YOUR TASKS.
1. In the passage on implants for proximal humerus fractures, which parts of the humeral head did Hepp et al. say implants should target instead of the central region?
2. Extend the passage on implants for proximal humerus fractures, picking up after its final sentence.

PASSAGE FOR REVIEW.
.....
Contrary results have also been reported. A recent study by Bulut et al.  performed abduction on three specimen groups: (1) control group with only locking plate implantation (2) locking plate implantation with fibular allograft augmentation along the shaft axis and (3) locking plate implantation with fibular allograft augmentation at 135° to support calcar and medial region. They reported no statistically significant difference in maximum loads and construct stiffness among the construct groups.
Rigid vs. semi-rigid plates
Most of the complications associated with PHPs root back to the issue of poor implant anchorage, particularly in the elderly. A histomorphometric study by Hepp et al. demonstrated that current implants tend to target the central region of the humeral head where bone stock and bone quality are poor and the medial and dorsal aspects of the head should be targeted instead . Maldonado et al. showed that in patients with osteoporosis, higher strain forces occur at the implant/bone interface compared to patients with healthy bone . This may lead to early failure of relatively stiff constructs like angular stable plates or nails , especially in patients with reduced bone quality.
A number of patients admitted with proximal humerus fractures have good bone quality and with this patient population in mind, “rigid” implants were designed, that prevented micromotion of fracture to provide maximum construct stability. For the geriatric or the osteoporotic patient population, these rigid implants have higher risks of failure due to the poor bone-implant interface. Thus, a new series of implants, named “semi-rigid”, were designed. This design aims to increase the energy absorption by the implant and reduce the forces acting on the bone-implant interface by allowing some fracture motion.
The controversy arises on the matter of defining optimum stiffness of the implant. An excessively rigid implant poses a risk of developing extremely high peak stresses on the humerus which is not only mechanically but also biologically unsafe. On the other hand, implants with too low stiffness can lead to early failure and head migration due to poor mechanical support . This dilemma is further complicated by the fact that the mechanical role of an implant changes during the fracture healing process and an intricate balance of implant elasticity is required for successful healing [98, 99].
Two of the semi-rigid implants for proximal humerus fractures are the Humerus Block (Synthes, Salzburg, Austria) and ButtonFix (Synthes, Solothurn, SO, Switzerland), intended to be minimally invasive fixations as they are accompanied by Kirchner wires and have dimensions smaller than conventional plates. Concerns have been raised regarding their elastic design which may be too elastic for the required healing and the potential risk of K-wires migration [100, 101].
.....
DATA UNDER STUDY.
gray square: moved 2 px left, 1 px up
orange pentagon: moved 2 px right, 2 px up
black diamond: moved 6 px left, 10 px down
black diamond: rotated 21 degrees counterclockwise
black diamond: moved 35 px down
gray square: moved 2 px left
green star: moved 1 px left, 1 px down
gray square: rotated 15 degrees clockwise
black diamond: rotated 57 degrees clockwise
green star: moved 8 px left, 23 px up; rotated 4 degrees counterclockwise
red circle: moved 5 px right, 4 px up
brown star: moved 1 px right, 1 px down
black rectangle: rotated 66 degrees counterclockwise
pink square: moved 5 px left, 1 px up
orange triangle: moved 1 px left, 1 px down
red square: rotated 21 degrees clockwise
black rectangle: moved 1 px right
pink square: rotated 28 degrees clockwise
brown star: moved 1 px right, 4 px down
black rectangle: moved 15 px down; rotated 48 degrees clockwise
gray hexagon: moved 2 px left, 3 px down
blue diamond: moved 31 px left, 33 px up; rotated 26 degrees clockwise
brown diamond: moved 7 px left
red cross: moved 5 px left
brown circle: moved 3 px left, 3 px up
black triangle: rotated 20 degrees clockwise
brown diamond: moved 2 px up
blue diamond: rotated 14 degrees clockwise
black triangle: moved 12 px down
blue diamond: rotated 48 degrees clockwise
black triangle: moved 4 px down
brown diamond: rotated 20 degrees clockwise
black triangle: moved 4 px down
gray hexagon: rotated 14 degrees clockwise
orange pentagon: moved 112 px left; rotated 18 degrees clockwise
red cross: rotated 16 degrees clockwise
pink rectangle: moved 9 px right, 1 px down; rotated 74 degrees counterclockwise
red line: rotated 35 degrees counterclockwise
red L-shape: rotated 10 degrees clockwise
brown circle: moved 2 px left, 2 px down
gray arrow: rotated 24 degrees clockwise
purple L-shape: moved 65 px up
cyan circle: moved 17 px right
.....
TASK ANSWERS.
1. The medial and dorsal aspects of the humeral head.

2.
As for their in vitro biomechanical performance, Duda et al.  reported higher compression, torsion and varus bending stiffness values for humeri treated with ButtonFix system as compared to those treated with Humerus Block system. Kralinger et al.  investigated the performance of locking compression plate with Humerus Block in cadaveric humeri under bending and torsion. While the semi-rigid Humerus Block would intuitively be less stiff (primary stability), they also performed cyclic tests to calculate the percentage reduction in load. Low reduction in load would suggest that the bone-plate construct is able to provide the stability needed for fracture healing (secondary stability). They reported that the locking plate construct was stiffer than the Humerus Block construct in all loading conditions but the load reduction was similar for both plates.
Implant-related complications associated with PHPs, such as poor screw purchase, owe mostly to poor bone mineral density. One possible way to enhance implant anchorage in reduced bone stock is to increase the bone-implant interface by augmentation using bone cement. This method has already been established in other fractures of the human body including femur, tibial plateau and distal radius fractures [102–105].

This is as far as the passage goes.